だが、まさかおまえたちの部屋で寝ていたとはな」
「……おい、まさかおまえら、身体の弱いカイにひどいことを……!!」
聞き覚えのある声に緊迫感が入る。返答次第ではタダじゃおかねえぞ的な。
「何?無理やりってどういうことだよ、馬鹿ウサギ?」
「僕ら、お姉さんと部屋で遊んでただけだよ。お姉さんが先に寝ちゃったけど」
不思議そうな双子の声。
「何だ……何もねえのかよ。驚かせやがって」
ホッとした声と、
「ほう、それはいい話を聞いた。お嬢さんを何度もお茶会に誘おうとしたが、体調を
悪くして床に伏しているか、おまえたちが独占しているかだったからな――」
すると嫌そうな声が二つ、
「ボス。

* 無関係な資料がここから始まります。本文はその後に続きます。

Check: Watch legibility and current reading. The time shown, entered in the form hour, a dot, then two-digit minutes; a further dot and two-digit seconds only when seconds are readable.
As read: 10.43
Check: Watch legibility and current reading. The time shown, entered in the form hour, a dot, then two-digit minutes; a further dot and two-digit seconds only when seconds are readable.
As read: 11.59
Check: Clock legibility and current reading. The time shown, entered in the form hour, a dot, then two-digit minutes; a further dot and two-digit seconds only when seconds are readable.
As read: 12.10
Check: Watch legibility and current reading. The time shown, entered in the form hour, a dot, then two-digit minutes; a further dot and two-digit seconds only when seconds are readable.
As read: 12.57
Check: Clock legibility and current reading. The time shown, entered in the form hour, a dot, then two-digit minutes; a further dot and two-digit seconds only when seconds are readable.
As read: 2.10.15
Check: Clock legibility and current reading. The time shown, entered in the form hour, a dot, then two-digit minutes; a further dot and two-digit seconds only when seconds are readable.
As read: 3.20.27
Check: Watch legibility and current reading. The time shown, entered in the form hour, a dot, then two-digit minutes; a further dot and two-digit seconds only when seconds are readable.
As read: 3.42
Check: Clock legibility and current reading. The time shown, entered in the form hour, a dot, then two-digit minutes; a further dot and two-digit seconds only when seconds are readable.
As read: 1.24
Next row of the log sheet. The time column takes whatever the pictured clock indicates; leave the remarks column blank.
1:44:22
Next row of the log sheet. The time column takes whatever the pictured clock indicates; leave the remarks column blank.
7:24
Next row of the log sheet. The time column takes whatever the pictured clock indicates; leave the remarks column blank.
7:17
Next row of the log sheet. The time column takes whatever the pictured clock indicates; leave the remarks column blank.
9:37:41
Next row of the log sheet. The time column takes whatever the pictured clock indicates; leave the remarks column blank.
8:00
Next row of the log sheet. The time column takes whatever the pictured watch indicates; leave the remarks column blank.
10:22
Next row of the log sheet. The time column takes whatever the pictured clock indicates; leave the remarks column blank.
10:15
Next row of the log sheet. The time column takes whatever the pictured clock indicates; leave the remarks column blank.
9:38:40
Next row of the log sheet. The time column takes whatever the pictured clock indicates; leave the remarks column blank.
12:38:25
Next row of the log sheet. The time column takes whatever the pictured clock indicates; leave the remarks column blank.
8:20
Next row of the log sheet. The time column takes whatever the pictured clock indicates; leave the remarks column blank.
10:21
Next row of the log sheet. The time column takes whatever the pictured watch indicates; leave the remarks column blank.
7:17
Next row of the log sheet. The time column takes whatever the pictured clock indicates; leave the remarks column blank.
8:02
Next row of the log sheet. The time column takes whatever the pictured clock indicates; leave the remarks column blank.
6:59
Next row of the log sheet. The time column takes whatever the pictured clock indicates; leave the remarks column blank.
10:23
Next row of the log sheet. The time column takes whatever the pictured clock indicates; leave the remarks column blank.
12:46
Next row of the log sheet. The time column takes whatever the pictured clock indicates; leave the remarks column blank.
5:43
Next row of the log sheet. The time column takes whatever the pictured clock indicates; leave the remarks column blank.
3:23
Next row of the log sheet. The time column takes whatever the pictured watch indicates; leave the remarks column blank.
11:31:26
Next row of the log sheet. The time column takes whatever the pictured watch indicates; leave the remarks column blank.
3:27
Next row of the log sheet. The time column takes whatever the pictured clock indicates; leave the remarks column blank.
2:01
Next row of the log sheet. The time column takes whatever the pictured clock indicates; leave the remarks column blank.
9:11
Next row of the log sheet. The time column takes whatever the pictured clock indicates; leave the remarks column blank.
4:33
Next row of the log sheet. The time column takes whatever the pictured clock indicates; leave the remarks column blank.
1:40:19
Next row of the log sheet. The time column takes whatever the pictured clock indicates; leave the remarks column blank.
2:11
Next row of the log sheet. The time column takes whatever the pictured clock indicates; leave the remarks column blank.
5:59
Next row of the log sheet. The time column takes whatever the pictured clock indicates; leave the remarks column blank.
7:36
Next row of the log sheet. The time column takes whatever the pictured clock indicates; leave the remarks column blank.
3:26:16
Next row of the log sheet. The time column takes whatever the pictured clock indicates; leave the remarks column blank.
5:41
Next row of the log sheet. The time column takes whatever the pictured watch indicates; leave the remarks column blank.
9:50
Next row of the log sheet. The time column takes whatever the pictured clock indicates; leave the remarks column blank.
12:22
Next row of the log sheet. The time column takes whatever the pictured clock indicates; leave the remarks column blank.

僕らがお姉さんと遊ぶのを邪魔する気?」
「カイお姉さんはこれからもずっと僕たちと遊ぶんだよ!!」
そして低い声が横から、
「遊ぶより仕事をしろ、ガキども!!カイの部屋に入り浸って、最近ほとんど
門の前にいねえだろうが!」
「うるさいな、ひよこウサギ!」
「一回だけお姉さんに口をきいてもらったからって、いい気になるなよ!!」
うるさいのはあなたたちですよ……。
「やる気か?面白ぇ!!」
……ドンドン、ガキンガキンと。
銃声に金属音が鼓膜をさし、私は機嫌悪く半眼を開きました。